_Task instructions_
Please present every line of the entries below as a Markdown table with two columns, No. and Text, numbering each row and skipping blank lines. Omit the pictures from the table.

_Supplied records_
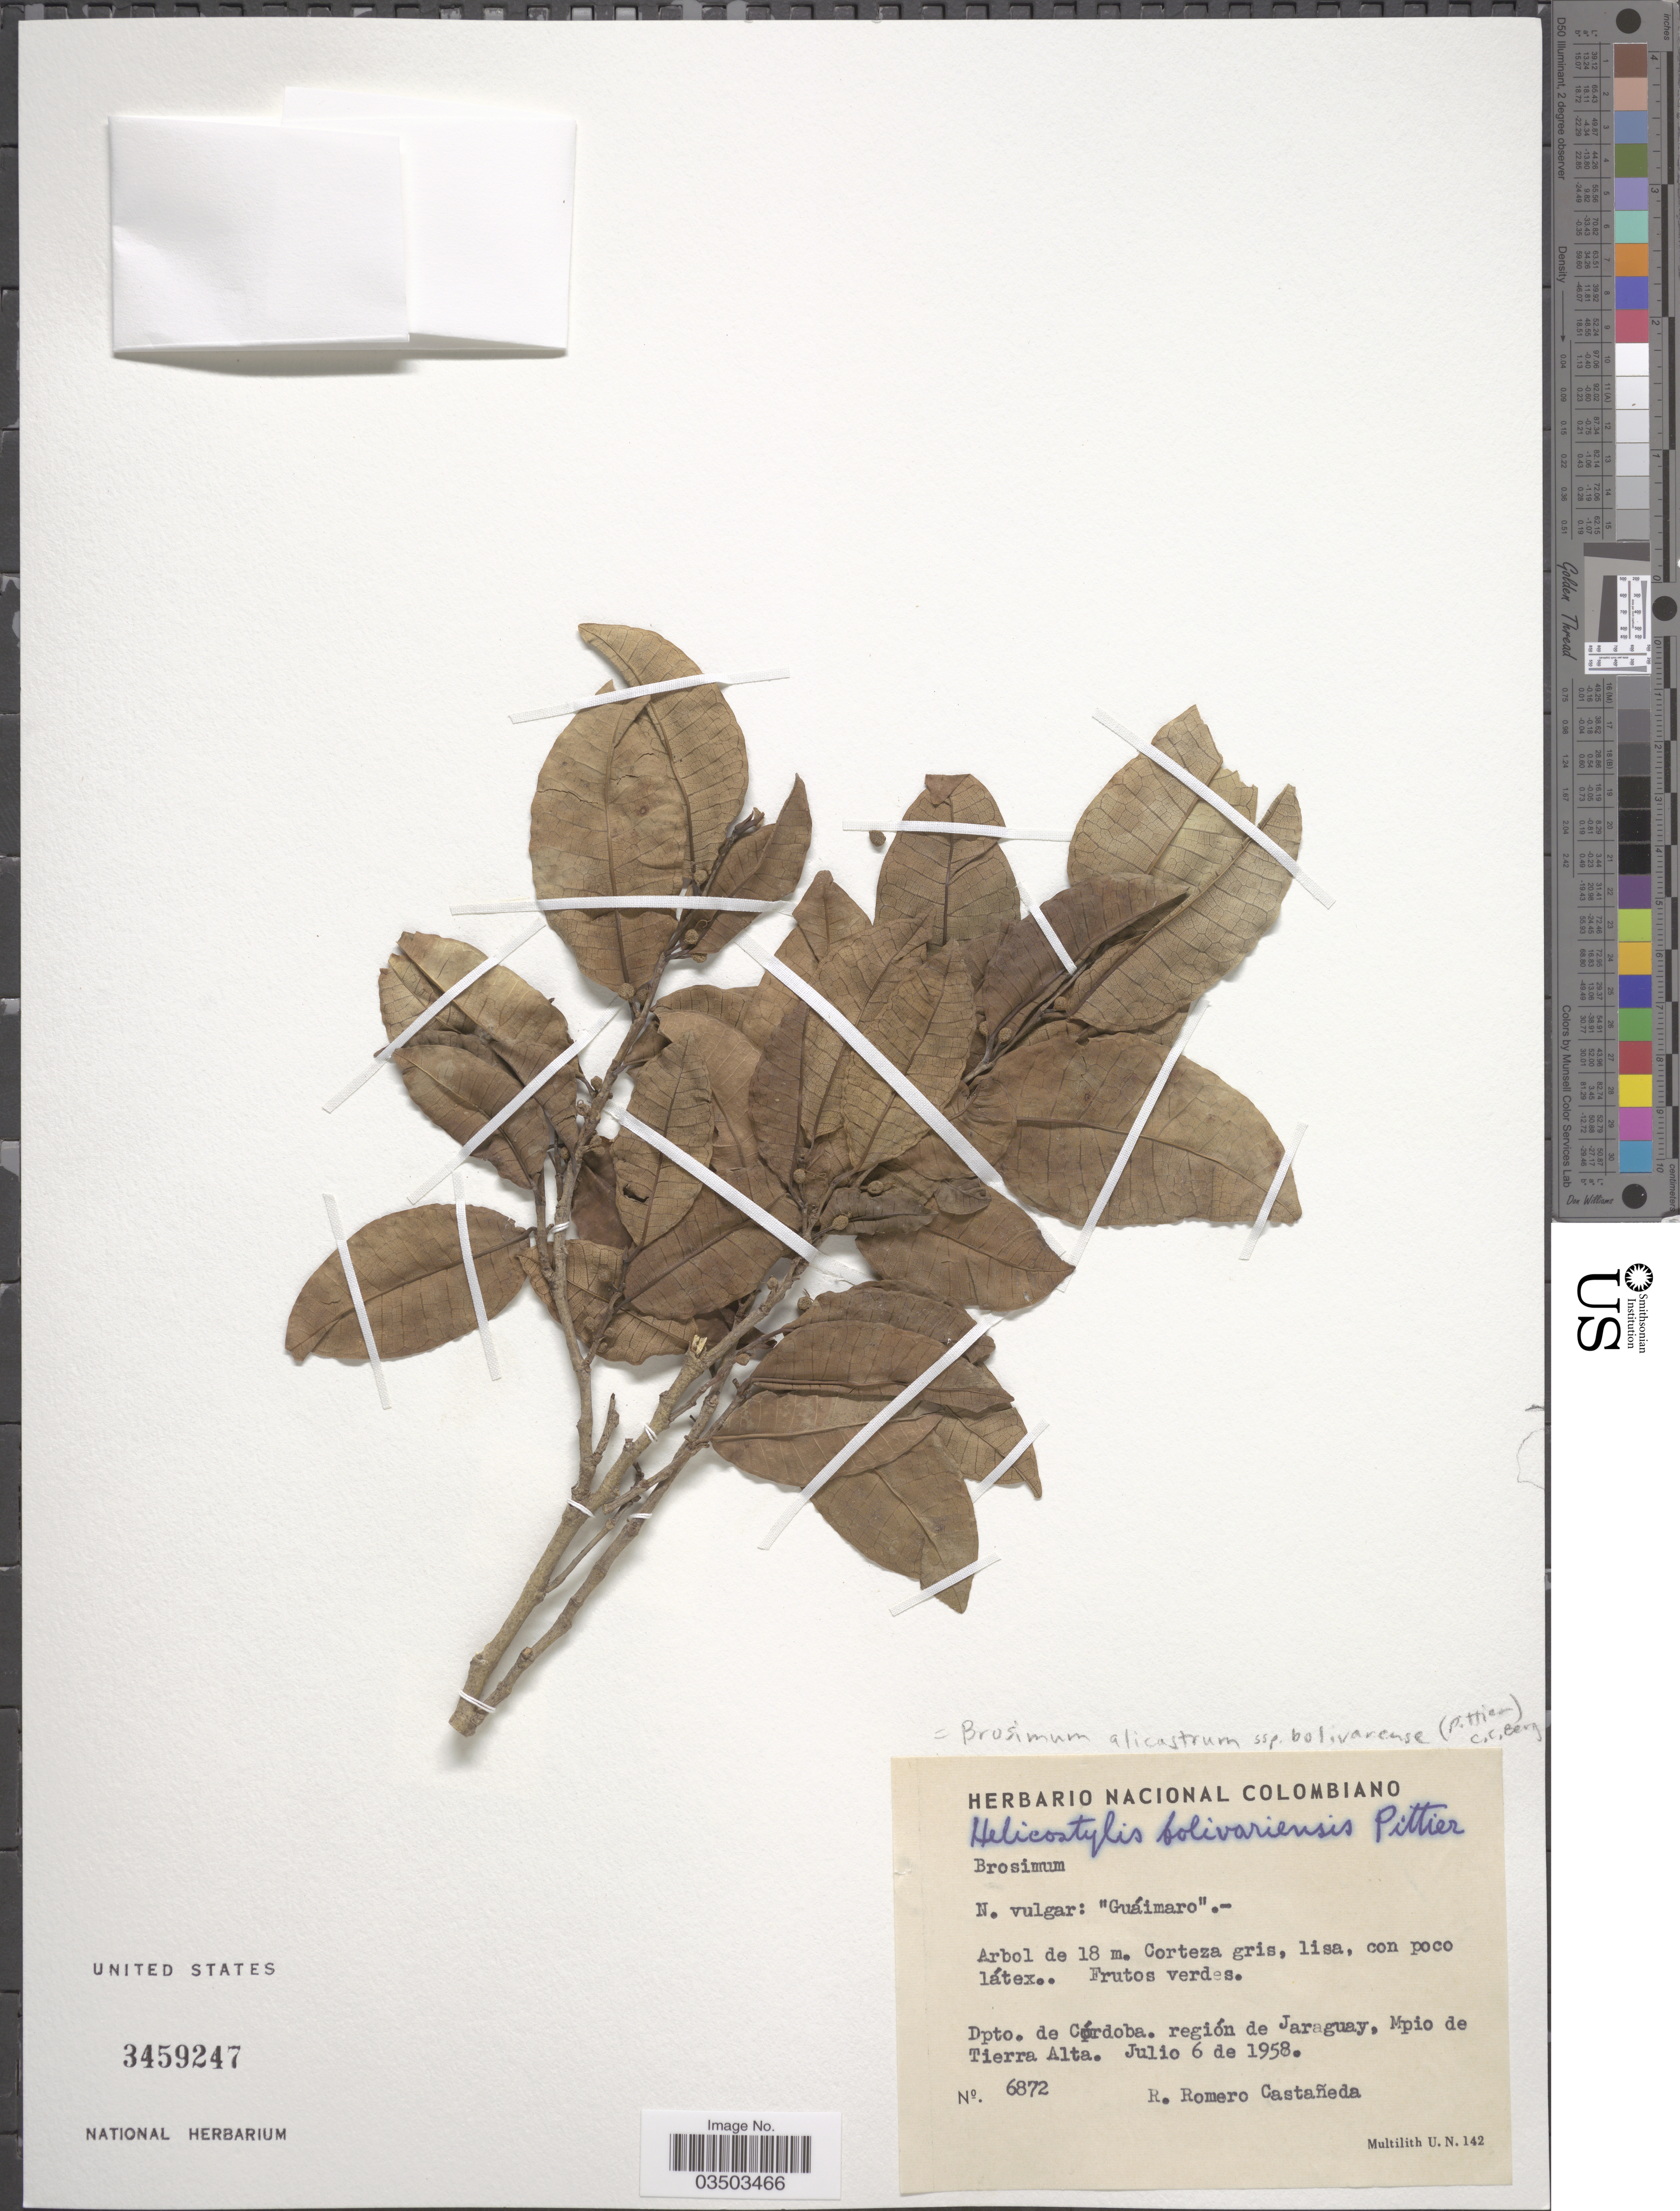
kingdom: Plantae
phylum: Tracheophyta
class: Magnoliopsida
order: Rosales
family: Moraceae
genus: Brosimum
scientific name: Brosimum alicastrum subsp. bolivarense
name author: (Pittier) C.C. Berg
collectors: R. Romero Castañeda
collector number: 6872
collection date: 1958-07-06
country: Colombia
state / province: Córdoba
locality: Dpto. de Córdoba. región de Jaraguay, Mpio de Tierra Alta.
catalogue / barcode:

_Exercise answer_
| No. | Text |
|---|---|
| 1 | kingdom: Plantae |
| 2 | phylum: Tracheophyta |
| 3 | class: Magnoliopsida |
| 4 | order: Rosales |
| 5 | family: Moraceae |
| 6 | genus: Brosimum |
| 7 | scientific name: Brosimum alicastrum subsp. bolivarense |
| 8 | name author: (Pittier) C.C. Berg |
| 9 | collectors: R. Romero Castañeda |
| 10 | collector number: 6872 |
| 11 | collection date: 1958-07-06 |
| 12 | country: Colombia |
| 13 | state / province: Córdoba |
| 14 | locality: Dpto. de Córdoba. región de Jaraguay, Mpio de Tierra Alta. |
| 15 | catalogue / barcode: |